● **Your instructions**
Copy the listing from the line containing "0.3% | 98.6%" up to and including the line containing "with seats probability", leaving out the pictures.

● **Source texts of formatted documents**
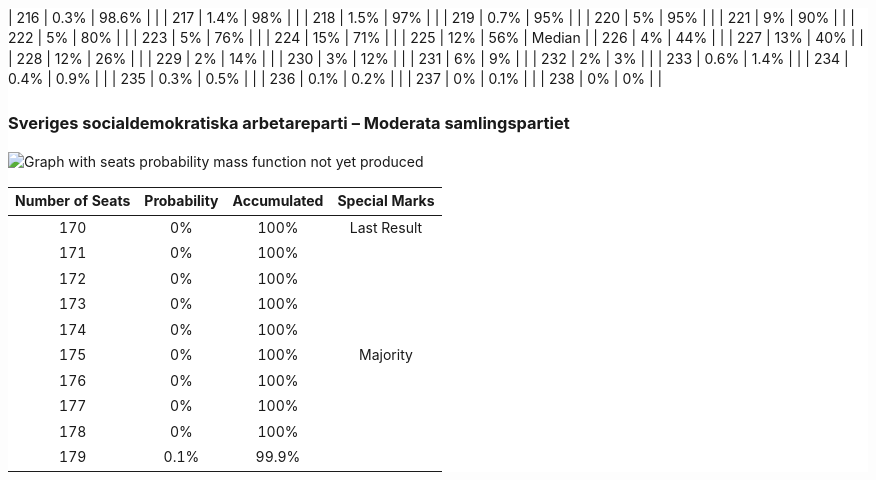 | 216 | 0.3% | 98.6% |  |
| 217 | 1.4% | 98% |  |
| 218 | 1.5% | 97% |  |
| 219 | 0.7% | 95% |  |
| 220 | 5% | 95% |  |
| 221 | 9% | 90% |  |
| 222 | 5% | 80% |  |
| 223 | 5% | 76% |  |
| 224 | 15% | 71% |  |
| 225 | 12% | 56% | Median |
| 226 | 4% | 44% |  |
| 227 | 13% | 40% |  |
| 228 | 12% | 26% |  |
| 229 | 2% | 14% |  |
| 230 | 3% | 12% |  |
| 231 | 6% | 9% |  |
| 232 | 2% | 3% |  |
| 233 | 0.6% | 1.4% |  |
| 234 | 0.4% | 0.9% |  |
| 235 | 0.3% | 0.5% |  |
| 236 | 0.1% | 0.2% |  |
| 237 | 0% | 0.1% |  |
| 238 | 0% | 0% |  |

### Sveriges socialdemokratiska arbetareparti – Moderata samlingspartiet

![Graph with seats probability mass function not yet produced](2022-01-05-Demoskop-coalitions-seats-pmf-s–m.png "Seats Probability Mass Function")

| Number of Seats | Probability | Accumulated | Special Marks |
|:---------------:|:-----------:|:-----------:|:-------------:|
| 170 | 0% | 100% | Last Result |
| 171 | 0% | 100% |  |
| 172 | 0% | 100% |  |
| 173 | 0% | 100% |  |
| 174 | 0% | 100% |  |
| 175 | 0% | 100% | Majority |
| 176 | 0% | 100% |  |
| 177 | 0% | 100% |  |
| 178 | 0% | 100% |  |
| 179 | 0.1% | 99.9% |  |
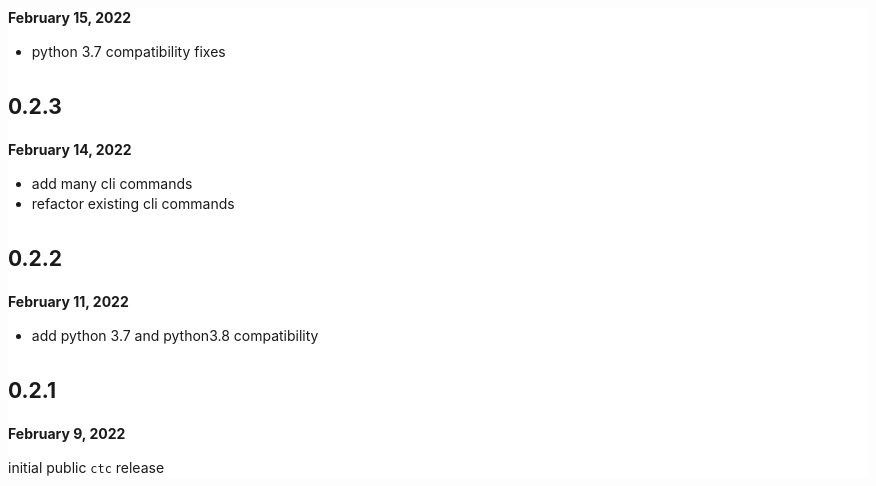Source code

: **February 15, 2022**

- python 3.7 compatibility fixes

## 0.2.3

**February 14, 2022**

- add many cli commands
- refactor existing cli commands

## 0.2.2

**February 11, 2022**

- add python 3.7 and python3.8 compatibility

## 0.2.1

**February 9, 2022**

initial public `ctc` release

---

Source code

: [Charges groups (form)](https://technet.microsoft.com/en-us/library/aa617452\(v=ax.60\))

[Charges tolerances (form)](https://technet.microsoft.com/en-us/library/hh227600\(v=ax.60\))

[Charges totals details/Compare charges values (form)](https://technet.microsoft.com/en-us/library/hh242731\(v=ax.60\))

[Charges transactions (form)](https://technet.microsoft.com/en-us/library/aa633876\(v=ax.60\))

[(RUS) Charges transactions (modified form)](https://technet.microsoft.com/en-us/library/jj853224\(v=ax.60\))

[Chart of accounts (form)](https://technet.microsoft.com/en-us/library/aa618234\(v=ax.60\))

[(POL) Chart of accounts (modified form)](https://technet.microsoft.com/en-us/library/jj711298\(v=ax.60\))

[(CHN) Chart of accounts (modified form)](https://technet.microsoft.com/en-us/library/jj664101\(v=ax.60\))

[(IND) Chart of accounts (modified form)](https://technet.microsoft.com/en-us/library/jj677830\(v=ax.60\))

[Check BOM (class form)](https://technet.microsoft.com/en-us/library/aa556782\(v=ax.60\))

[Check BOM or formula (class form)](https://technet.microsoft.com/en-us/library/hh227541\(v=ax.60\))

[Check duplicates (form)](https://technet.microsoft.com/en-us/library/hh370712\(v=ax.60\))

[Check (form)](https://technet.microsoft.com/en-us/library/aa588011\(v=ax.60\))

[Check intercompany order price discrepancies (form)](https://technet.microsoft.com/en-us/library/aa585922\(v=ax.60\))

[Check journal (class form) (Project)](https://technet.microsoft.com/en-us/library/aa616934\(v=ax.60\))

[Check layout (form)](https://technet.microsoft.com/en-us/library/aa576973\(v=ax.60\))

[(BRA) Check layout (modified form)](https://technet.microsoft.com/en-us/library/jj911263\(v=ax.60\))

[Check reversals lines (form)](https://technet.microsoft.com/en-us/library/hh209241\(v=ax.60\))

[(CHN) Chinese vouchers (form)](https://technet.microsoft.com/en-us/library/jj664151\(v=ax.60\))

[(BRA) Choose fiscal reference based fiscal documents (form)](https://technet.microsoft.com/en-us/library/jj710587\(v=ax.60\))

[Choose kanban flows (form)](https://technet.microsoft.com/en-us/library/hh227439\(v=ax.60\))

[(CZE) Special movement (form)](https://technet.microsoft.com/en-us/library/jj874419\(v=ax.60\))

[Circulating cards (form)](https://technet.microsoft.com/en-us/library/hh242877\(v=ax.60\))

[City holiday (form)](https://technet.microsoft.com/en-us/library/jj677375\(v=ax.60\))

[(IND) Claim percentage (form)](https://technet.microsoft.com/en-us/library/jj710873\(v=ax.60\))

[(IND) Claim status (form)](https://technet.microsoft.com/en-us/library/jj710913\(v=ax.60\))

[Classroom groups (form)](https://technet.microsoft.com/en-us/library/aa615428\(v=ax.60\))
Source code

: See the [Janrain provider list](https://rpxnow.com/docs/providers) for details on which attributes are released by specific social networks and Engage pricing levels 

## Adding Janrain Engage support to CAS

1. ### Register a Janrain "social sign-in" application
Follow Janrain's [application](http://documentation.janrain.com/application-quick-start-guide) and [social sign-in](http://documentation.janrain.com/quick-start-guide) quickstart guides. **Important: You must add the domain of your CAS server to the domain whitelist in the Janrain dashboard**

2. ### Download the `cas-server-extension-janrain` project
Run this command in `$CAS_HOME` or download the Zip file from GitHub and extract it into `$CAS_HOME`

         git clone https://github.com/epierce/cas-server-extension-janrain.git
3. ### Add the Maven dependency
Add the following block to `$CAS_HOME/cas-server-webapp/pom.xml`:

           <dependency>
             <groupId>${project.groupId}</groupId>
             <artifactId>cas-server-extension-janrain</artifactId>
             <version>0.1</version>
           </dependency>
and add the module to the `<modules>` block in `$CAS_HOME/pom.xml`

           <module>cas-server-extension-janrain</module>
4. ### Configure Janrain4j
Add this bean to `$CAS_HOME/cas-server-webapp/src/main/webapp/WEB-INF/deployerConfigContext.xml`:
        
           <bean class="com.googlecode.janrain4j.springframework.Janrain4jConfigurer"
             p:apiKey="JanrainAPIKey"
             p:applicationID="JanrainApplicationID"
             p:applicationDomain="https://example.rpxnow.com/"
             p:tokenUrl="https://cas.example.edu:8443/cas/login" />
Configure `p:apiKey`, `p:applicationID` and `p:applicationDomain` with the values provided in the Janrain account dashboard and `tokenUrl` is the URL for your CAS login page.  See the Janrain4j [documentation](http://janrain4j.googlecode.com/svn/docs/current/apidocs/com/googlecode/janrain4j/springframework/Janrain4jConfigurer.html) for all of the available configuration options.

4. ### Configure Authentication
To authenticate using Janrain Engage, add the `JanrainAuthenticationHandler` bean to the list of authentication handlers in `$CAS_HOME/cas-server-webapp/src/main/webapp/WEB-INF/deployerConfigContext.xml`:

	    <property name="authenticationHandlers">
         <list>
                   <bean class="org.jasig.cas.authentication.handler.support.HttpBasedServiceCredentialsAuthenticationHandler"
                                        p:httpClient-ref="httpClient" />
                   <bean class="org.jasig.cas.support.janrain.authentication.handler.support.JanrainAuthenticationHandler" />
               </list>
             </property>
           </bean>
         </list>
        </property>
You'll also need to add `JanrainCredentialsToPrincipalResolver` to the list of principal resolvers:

● **Output**
 | 216 | 0.3% | 98.6% |  |
| 217 | 1.4% | 98% |  |
| 218 | 1.5% | 97% |  |
| 219 | 0.7% | 95% |  |
| 220 | 5% | 95% |  |
| 221 | 9% | 90% |  |
| 222 | 5% | 80% |  |
| 223 | 5% | 76% |  |
| 224 | 15% | 71% |  |
| 225 | 12% | 56% | Median |
| 226 | 4% | 44% |  |
| 227 | 13% | 40% |  |
| 228 | 12% | 26% |  |
| 229 | 2% | 14% |  |
| 230 | 3% | 12% |  |
| 231 | 6% | 9% |  |
| 232 | 2% | 3% |  |
| 233 | 0.6% | 1.4% |  |
| 234 | 0.4% | 0.9% |  |
| 235 | 0.3% | 0.5% |  |
| 236 | 0.1% | 0.2% |  |
| 237 | 0% | 0.1% |  |
| 238 | 0% | 0% |  |

### Sveriges socialdemokratiska arbetareparti – Moderata samlingspartiet

![Graph with seats probability mass function not yet produced](2022-01-05-Demoskop-coalitions-seats-pmf-s–m.png "Seats Probability Mass Function")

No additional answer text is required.